I had to switch to using PouchDB.replicate, rather than database.sync, so that the filter is only used for pulling, which makes sense. I can just do a normal replicate without the filter for the push (I don’t need to filter when pushing as I have more control over the records that I write).

Great advice, thanks very much. Is this filter documented anywhere?

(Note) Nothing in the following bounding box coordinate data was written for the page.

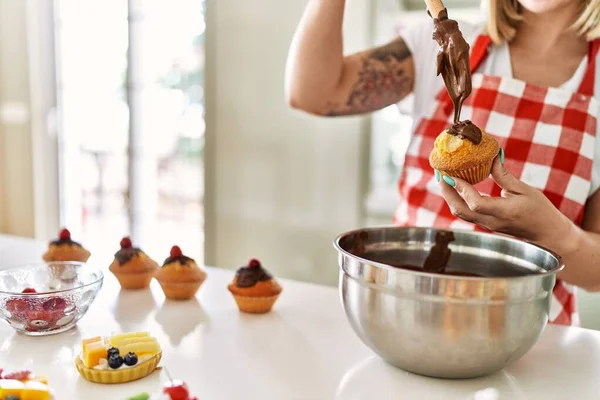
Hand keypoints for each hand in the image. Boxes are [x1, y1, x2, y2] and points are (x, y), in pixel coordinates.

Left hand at [437, 153, 573, 247]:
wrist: (546, 234)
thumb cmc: (540, 211)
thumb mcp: (524, 190)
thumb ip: (504, 176)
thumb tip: (492, 156)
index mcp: (504, 212)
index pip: (476, 203)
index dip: (461, 189)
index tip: (451, 174)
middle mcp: (492, 222)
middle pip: (460, 211)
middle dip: (447, 192)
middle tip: (440, 174)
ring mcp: (487, 226)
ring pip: (461, 213)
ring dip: (449, 196)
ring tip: (444, 179)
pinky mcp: (485, 225)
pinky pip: (466, 213)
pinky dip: (458, 200)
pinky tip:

One final question - does the channels list that you specify here override the channels and roles that are specified for the user? I.e. do the user’s all_channels and roles properties just default this filter if it isn’t specified? Or do the two work together? I.e. do the channels that you specify here also need to be in the allowed channels for the user?)

Thanks,
Giles

Actually another final question… :slight_smile:

Is there a recommended maximum limit to the number of channels that can be specified, either for a user/role, or in this replication filter?

Thanks,
Giles

There isn’t a specific recommendation for the maximum number of channels. Increasing the number of channels will result in an increase in memory usage by Sync Gateway, as it maintains an in-memory cache of document metadata for the latest documents written to each channel (where “latest” is configurable using the channel_cache settings described here:
http://developer.couchbase.com/documentation/mobile/current/develop/guides/sync-gateway/configuring-sync-gateway/config-properties/index.html#story-h2-8)

There’s will be some additional CPU usage on a given changes request if it’s retrieving data for a larger number of channels, but I think memory usage would be the main performance consideration.

Yes. The default with no filter is “all channels I have access to”, so specifying a list of channels is how you pull a subset.

Thanhs for the useful info @adamf and @jens. Very useful.